A top Republican leader in the House of Representatives last week urged fellow Republicans to continue into the fall and winter their fight against what he called “job-destroying regulations” and their support of business tax relief and general regulatory reform.
Majority Leader Eric I. Cantor (R-Va.) singled out 10 proposed environmental, labor, and health regulations, which he promised to block. These include air pollution control technologies for power plants, industrial boilers, and cement plants, as well as regulatory proposals for coal ash, airborne particulate matter, greenhouse gases, and union organizing.
Following Cantor’s call, House Republicans set their first oversight hearing—regarding regulatory relief for cement makers—for Sept. 8.
Also last week, President Barack Obama told federal departments to identify and speed government review and permitting for at least three large infrastructure projects with high job potential, and he set Sept. 8 for an address to Congress to announce his job creation program. That date was Obama’s second choice, however; his first choice met with Republican objections.

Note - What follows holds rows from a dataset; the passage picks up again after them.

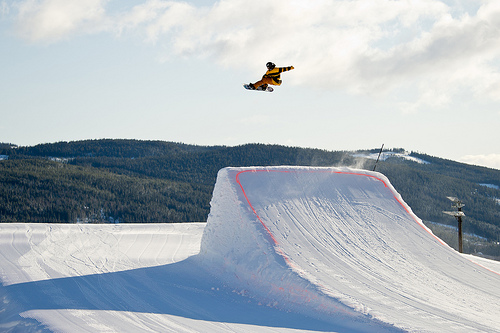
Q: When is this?
A: Daytime.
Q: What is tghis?
A: A snowhill.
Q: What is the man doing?
A: Skating.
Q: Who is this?
A: A man.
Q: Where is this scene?
A: A ski slope.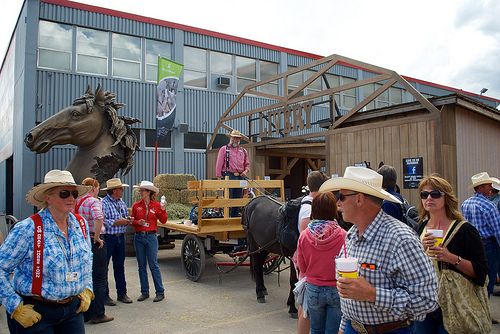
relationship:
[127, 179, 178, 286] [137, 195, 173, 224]
woman in red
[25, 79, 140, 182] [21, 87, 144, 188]
head of a horse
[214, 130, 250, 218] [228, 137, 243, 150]
man has gray hair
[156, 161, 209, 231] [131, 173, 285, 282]
hay on cart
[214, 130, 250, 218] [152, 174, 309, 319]
man standing on horsecart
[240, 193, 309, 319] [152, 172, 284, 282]
horse drawing cart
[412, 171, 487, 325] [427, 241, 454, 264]
woman has hand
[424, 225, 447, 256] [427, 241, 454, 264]
glass in hand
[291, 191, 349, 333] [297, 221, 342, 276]
girl wearing hoodie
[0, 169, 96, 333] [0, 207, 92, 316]
man wearing shirt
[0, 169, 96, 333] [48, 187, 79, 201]
man wearing sunglasses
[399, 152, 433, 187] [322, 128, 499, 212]
sign on wall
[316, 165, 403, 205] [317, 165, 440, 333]
hat on man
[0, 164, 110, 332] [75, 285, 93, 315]
man wearing glove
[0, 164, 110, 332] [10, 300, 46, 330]
man wearing glove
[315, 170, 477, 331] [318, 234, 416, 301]
man holding drink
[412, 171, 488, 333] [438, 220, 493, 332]
woman holding bag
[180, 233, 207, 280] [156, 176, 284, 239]
wheel on trailor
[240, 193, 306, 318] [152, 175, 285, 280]
horse in front of trailer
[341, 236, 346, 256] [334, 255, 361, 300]
straw in cup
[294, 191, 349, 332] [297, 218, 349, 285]
girl wearing hoodie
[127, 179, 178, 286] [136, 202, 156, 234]
woman wearing suspenders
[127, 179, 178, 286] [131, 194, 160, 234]
woman wearing shirt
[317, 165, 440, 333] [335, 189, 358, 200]
man wearing sunglasses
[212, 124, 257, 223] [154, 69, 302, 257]
man standing on trailer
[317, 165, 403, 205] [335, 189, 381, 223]
hat on head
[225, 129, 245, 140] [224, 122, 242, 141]
hat on man's head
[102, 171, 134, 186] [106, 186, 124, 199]
hat on head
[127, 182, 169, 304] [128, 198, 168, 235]
woman wearing shirt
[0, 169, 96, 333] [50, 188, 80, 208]
man wearing sunglasses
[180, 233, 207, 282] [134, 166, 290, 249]
wheel under cart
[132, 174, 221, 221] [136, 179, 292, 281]
hay bale on trailer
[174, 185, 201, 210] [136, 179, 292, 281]
hay bale on trailer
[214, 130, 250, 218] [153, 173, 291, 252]
man standing on trailer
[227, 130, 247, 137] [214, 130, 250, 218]
hat of man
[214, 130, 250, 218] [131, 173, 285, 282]
man standing on cart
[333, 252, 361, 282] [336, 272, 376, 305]
cup in hand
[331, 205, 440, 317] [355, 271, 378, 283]
shirt has pocket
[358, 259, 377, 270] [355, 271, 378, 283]
object in pocket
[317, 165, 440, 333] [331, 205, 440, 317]
man has shirt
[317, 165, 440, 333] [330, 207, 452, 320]
man has shirt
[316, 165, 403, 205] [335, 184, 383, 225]
hat on head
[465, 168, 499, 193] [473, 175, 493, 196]
hat on head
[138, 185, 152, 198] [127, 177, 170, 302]
head on man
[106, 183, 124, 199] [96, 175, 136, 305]
head on man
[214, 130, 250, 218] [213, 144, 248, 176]
man has shirt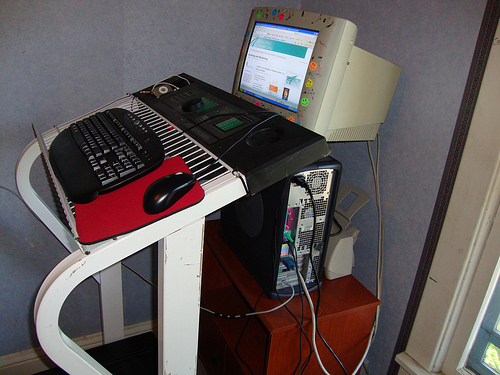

Politics aside, economic studies find that spending to conform to environmental regulations is either job neutral or positive. Looking at spending at pulp and paper mills, plastic manufacturers, petroleum refiners, and iron and steel mills, researchers at Resources for the Future, a nonprofit group, found meeting environmental regulations to be labor intensive, resulting in a net gain of 1.5 to 6.9 jobs per $1 million spent primarily for air pollution reductions.